WHAT YOU SHOULD DO. Transcribe the source text of each listing exactly as it stands, without changing a single character. Leave the pictures out of your answer.

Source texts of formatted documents
····················
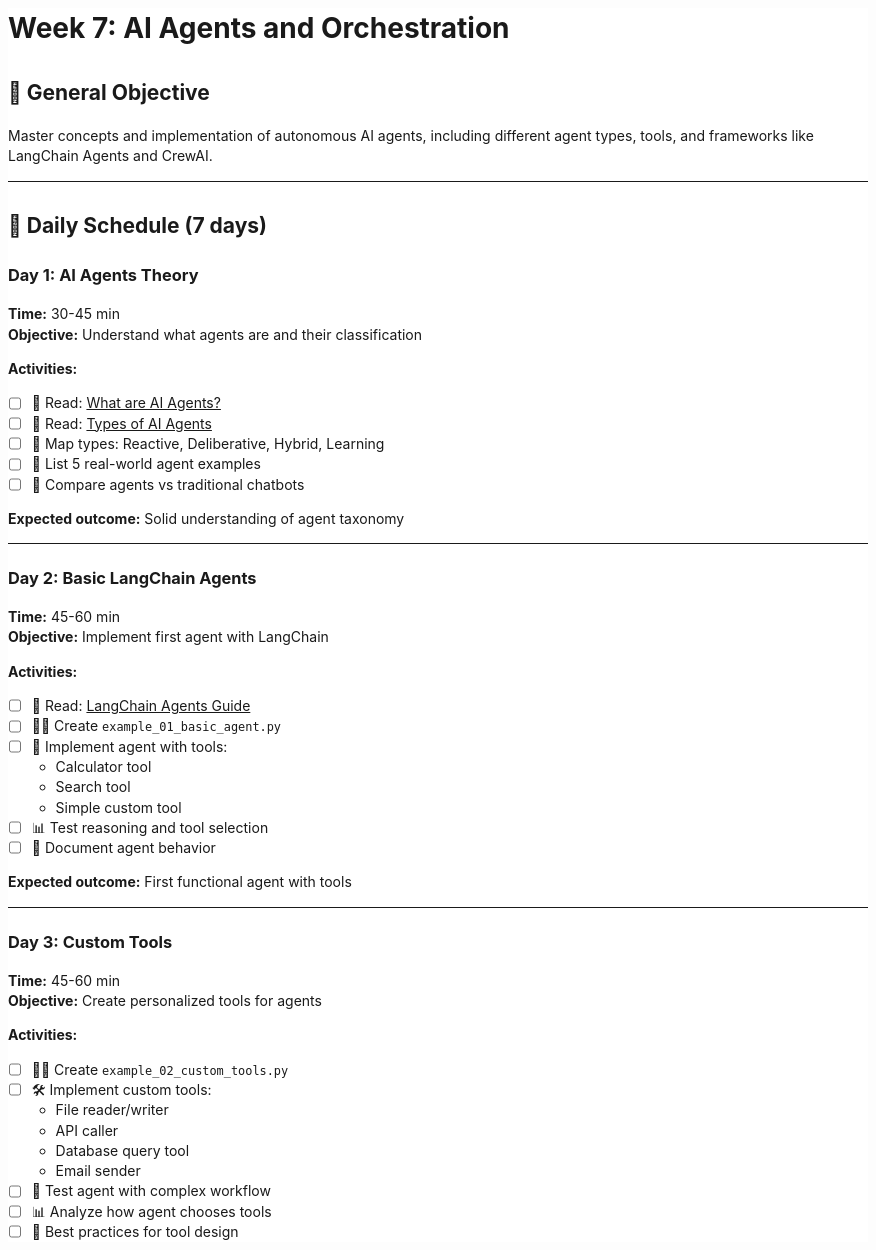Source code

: # Week 7: AI Agents and Orchestration

## 🎯 General Objective
Master concepts and implementation of autonomous AI agents, including different agent types, tools, and frameworks like LangChain Agents and CrewAI.

---

## 📅 Daily Schedule (7 days)

### **Day 1: AI Agents Theory**
**Time:** 30-45 min  
**Objective:** Understand what agents are and their classification

**Activities:**
- [ ] 📖 Read: [What are AI Agents?](https://python.langchain.com/docs/tutorials/agents/)
- [ ] 📖 Read: [Types of AI Agents](https://cloud.google.com/discover/what-are-ai-agents)
- [ ] 📝 Map types: Reactive, Deliberative, Hybrid, Learning
- [ ] 🧠 List 5 real-world agent examples
- [ ] 📝 Compare agents vs traditional chatbots

**Expected outcome:** Solid understanding of agent taxonomy

---

### **Day 2: Basic LangChain Agents**
**Time:** 45-60 min  
**Objective:** Implement first agent with LangChain

**Activities:**
- [ ] 📖 Read: [LangChain Agents Guide](https://python.langchain.com/docs/how_to/#agents)
- [ ] 👨‍💻 Create `example_01_basic_agent.py`
- [ ] 🧪 Implement agent with tools:
  - Calculator tool
  - Search tool
  - Simple custom tool
- [ ] 📊 Test reasoning and tool selection
- [ ] 📝 Document agent behavior

**Expected outcome:** First functional agent with tools

---

### **Day 3: Custom Tools**
**Time:** 45-60 min  
**Objective:** Create personalized tools for agents

**Activities:**
- [ ] 👨‍💻 Create `example_02_custom_tools.py`
- [ ] 🛠️ Implement custom tools:
  - File reader/writer
  - API caller
  - Database query tool
  - Email sender
- [ ] 🧪 Test agent with complex workflow
- [ ] 📊 Analyze how agent chooses tools
- [ ] 📝 Best practices for tool design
····················
ANSWER FOR THE TASK.
Source code

: # Week 7: AI Agents and Orchestration

## 🎯 General Objective
Master concepts and implementation of autonomous AI agents, including different agent types, tools, and frameworks like LangChain Agents and CrewAI.

---

## 📅 Daily Schedule (7 days)

### **Day 1: AI Agents Theory**
**Time:** 30-45 min  
**Objective:** Understand what agents are and their classification

**Activities:**
- [ ] 📖 Read: [What are AI Agents?](https://python.langchain.com/docs/tutorials/agents/)
- [ ] 📖 Read: [Types of AI Agents](https://cloud.google.com/discover/what-are-ai-agents)
- [ ] 📝 Map types: Reactive, Deliberative, Hybrid, Learning
- [ ] 🧠 List 5 real-world agent examples
- [ ] 📝 Compare agents vs traditional chatbots

**Expected outcome:** Solid understanding of agent taxonomy

---

### **Day 2: Basic LangChain Agents**
**Time:** 45-60 min  
**Objective:** Implement first agent with LangChain

**Activities:**
- [ ] 📖 Read: [LangChain Agents Guide](https://python.langchain.com/docs/how_to/#agents)
- [ ] 👨‍💻 Create `example_01_basic_agent.py`
- [ ] 🧪 Implement agent with tools:
  - Calculator tool
  - Search tool
  - Simple custom tool
- [ ] 📊 Test reasoning and tool selection
- [ ] 📝 Document agent behavior

**Expected outcome:** First functional agent with tools

---

### **Day 3: Custom Tools**
**Time:** 45-60 min  
**Objective:** Create personalized tools for agents

**Activities:**
- [ ] 👨‍💻 Create `example_02_custom_tools.py`
- [ ] 🛠️ Implement custom tools:
  - File reader/writer
  - API caller
  - Database query tool
  - Email sender
- [ ] 🧪 Test agent with complex workflow
- [ ] 📊 Analyze how agent chooses tools
- [ ] 📝 Best practices for tool design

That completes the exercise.